Objective  Systematically conduct a screening of the potential targets within circulating inflammatory proteins (CIPs) that have an impact on osteoporosis (OP) and fractures. Validate their association with bone mineral density (BMD) via clinical samples, thereby offering novel evidence for the regulation of bone metabolism.

Methods  The study employs bidirectional Mendelian randomization analysis to investigate the causal relationship between CIPs and OP, as well as fractures. Two groups are included: patients with type 2 diabetes mellitus (T2DM) and healthy individuals. General patient data are collected, and fibroblast growth factor 21 (FGF21) and bone metabolism indicators are measured and compared among the T2DM group with OP (DOP), the T2DM group without OP (NDOP), and the control group.

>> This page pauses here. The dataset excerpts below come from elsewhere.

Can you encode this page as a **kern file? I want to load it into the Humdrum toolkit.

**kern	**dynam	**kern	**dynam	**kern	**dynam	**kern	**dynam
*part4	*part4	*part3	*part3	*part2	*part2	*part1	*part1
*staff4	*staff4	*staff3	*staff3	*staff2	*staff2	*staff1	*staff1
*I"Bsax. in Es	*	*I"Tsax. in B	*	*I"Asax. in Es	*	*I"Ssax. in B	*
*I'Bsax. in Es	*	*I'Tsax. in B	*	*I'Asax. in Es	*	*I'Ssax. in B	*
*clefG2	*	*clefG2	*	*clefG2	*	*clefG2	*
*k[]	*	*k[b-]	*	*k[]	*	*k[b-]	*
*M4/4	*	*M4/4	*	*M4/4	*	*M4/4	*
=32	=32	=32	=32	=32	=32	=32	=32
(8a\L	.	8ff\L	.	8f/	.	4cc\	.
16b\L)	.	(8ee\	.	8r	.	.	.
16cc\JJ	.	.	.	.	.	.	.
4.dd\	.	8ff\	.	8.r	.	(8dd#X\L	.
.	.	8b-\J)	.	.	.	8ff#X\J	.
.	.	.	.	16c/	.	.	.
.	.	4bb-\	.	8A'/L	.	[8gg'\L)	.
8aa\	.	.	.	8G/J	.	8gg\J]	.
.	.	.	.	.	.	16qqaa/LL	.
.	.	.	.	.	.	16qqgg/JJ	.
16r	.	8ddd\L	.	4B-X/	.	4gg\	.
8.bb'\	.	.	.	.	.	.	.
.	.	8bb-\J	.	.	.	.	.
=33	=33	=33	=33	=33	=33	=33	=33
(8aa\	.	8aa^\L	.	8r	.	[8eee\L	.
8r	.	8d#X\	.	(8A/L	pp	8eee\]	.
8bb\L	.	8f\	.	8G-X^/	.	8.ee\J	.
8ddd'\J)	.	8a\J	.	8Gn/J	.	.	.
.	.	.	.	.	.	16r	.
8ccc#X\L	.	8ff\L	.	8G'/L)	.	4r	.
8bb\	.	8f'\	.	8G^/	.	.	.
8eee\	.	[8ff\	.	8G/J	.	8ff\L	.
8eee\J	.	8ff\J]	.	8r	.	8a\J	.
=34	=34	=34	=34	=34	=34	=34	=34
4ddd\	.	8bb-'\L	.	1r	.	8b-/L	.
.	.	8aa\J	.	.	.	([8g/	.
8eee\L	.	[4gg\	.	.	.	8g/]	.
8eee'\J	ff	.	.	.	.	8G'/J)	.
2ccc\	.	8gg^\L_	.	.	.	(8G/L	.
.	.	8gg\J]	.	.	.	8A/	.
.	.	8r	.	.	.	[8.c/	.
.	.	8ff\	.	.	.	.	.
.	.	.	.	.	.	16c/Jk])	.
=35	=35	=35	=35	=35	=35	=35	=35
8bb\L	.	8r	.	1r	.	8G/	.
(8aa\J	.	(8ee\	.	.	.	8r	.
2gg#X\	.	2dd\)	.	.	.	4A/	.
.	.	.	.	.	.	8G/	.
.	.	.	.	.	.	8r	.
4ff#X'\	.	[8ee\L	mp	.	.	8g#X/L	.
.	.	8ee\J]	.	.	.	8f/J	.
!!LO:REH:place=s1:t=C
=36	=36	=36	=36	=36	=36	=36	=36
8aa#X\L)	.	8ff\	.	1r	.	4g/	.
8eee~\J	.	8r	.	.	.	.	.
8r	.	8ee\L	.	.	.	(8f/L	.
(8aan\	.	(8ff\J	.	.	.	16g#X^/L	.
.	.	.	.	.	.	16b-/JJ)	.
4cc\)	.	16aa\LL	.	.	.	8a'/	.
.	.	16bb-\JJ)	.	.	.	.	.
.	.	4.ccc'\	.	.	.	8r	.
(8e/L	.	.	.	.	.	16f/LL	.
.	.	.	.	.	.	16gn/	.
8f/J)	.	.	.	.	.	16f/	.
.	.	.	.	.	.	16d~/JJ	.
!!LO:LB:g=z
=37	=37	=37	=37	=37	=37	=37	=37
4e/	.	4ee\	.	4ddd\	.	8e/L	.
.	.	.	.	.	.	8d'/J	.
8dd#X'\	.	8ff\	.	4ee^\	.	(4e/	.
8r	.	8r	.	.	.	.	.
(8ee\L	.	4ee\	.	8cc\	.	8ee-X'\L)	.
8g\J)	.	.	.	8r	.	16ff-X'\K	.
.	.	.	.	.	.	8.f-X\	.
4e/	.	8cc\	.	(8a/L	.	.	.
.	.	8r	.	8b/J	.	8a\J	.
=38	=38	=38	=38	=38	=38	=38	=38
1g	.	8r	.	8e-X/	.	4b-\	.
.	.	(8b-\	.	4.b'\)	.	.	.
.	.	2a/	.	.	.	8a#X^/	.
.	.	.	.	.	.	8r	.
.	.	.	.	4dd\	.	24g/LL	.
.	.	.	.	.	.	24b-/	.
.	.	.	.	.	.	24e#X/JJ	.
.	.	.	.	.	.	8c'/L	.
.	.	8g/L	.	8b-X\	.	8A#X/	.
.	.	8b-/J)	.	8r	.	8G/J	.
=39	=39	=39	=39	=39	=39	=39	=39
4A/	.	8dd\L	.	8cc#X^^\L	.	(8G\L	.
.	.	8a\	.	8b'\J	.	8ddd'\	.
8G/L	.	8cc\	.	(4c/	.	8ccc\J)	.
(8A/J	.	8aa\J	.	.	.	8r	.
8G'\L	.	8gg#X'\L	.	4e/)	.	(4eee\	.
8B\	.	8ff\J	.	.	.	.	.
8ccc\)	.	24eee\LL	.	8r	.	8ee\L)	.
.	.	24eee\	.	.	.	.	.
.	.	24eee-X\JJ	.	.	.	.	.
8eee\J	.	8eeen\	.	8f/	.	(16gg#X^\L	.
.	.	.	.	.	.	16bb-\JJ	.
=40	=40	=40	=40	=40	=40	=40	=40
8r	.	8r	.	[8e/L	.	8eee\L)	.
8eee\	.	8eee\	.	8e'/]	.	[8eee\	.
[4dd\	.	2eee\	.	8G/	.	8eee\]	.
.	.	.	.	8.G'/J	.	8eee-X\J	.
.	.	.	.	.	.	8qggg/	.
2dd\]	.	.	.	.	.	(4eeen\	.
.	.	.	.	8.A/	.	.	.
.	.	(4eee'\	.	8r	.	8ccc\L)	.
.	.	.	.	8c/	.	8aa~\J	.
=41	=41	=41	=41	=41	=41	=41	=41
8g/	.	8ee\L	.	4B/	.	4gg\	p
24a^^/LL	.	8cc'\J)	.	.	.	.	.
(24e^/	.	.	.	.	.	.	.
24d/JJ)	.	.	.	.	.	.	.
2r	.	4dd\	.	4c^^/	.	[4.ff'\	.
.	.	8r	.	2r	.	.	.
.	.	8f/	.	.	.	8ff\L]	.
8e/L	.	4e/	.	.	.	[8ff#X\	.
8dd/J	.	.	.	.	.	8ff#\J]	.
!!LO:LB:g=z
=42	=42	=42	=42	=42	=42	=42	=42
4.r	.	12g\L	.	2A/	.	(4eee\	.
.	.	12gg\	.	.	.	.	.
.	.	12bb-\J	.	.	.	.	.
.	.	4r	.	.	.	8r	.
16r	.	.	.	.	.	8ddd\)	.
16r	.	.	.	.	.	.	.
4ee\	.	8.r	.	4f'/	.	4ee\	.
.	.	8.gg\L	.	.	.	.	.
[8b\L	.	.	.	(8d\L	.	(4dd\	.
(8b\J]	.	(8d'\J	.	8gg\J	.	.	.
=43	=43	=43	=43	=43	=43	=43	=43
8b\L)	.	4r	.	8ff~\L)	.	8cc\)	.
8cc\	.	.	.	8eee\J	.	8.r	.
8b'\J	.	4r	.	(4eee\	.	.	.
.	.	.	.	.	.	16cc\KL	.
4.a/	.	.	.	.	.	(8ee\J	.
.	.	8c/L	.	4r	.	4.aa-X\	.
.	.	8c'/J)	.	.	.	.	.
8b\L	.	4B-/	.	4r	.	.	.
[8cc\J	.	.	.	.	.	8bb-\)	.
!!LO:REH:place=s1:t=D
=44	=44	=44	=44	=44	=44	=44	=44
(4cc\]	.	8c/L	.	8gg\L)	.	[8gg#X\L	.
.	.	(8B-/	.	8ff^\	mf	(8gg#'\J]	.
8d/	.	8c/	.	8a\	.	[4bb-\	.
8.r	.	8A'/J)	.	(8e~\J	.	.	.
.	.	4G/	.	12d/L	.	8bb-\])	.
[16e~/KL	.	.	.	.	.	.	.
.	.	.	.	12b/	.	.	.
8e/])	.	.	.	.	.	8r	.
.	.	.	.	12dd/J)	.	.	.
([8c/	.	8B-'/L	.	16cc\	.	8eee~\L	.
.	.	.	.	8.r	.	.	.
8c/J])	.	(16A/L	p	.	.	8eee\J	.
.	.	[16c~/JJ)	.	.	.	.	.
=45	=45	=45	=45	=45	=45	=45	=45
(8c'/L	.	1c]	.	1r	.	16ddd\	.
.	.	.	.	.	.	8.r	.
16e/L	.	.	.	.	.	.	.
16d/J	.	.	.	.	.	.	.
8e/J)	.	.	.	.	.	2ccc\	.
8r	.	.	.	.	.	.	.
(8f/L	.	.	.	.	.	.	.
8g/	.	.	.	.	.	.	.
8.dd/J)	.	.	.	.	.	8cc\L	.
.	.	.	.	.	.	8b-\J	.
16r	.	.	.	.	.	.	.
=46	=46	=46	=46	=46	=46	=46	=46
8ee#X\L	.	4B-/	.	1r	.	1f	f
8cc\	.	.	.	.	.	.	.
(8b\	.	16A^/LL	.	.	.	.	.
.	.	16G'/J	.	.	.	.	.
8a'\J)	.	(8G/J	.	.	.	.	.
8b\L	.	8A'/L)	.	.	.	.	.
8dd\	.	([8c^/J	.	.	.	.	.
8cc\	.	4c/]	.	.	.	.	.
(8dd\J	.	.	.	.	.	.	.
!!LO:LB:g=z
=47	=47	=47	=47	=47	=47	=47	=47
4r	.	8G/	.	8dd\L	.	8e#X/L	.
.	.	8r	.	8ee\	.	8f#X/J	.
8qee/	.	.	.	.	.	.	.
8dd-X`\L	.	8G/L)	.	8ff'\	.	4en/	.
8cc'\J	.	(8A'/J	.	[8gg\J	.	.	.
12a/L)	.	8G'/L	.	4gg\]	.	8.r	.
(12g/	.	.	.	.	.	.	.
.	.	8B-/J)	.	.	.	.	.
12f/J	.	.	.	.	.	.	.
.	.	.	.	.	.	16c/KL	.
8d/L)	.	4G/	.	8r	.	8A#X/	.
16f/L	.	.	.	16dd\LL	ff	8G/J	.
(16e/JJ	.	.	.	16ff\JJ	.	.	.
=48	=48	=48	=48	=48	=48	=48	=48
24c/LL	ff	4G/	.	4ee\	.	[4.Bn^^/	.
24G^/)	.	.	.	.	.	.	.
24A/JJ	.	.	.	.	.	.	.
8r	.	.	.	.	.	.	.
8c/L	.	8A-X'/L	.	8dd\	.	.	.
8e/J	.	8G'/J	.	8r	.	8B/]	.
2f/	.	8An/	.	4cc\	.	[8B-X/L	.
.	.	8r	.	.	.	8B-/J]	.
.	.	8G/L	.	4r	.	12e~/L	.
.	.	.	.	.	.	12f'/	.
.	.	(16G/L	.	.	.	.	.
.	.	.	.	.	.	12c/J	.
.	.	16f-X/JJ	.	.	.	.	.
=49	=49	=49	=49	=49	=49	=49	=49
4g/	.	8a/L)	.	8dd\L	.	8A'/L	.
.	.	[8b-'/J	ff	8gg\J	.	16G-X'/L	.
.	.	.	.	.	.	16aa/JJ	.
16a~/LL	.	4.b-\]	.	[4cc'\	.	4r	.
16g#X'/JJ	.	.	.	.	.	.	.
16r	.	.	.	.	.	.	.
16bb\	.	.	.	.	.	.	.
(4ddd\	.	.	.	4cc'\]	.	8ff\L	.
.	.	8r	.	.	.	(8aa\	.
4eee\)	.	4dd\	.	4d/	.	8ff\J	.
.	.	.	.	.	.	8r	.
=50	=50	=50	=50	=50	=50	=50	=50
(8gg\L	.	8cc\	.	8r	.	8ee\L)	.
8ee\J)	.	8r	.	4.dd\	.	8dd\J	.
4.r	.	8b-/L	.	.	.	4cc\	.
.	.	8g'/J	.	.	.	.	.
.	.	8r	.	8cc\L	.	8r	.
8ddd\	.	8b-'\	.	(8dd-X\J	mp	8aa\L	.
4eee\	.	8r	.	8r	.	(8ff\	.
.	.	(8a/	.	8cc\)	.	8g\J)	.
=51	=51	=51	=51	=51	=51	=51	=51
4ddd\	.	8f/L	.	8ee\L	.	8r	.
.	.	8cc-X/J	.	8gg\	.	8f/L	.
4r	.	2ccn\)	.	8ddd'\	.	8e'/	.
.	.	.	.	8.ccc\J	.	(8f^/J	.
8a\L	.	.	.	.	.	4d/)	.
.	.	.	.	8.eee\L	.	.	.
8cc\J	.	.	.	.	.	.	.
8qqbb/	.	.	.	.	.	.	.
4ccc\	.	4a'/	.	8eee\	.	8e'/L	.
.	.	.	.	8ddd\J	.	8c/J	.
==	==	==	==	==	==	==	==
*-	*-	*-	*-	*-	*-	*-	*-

Results  Among the 91 types of CIPs retrieved from the EBI GWAS Catalog database, the inverse variance weighting (IVW) analysis indicated that FGF21 potentially had a causal relationship with both OP and fractures that transpired within the past five years. An elevation in its level augmented the risk of OP (odds ratio OR = 1.003, 95% CI: 1.001-1.005; P = 0.004) and the risk of fractures in the past five years (OR = 1.004, 95% CI: 1.000-1.008; P = 0.038). Reverse Mendelian randomization demonstrated that OP and fractures in the past five years had no causal impact on the eight CIPs, including FGF21, identified in the forward analysis. Clinical investigations showed that the plasma FGF21 level in the DOP group (396.92 308.98, 523.94 pg/mL) was higher than that in the NDOP group (346.88 283.82, 466.86 pg/mL) and the control group (233.66 169.95, 327.78 pg/mL) (all P < 0.05). In all samples, subsequent to adjusting for age, body mass index, glycated hemoglobin, calcium, and phosphorus, FGF21 was negatively correlated with the T-value of the lumbar spine (β = －0.003, 95% CI: －0.004 to －0.002, P < 0.0001) and the T-value of the total hip (β = －0.002, 95% CI: －0.003 to －0.001, P < 0.0001). In T2DM, FGF21 was negatively correlated with the T-value of the lumbar spine (β = －0.003, 95% CI: －0.004 to －0.0014, P < 0.0001) and the T-value of the total hip (β = －0.001, 95% CI: －0.0022 to －0.0005, P = 0.002), and this negative correlation persisted after adjusting for the aforementioned covariates.

Conclusion FGF21 elevates the risk of OP and fractures that have occurred over the past five years, and a causal relationship exists. It serves as a potential risk factor for impaired bone health in T2DM.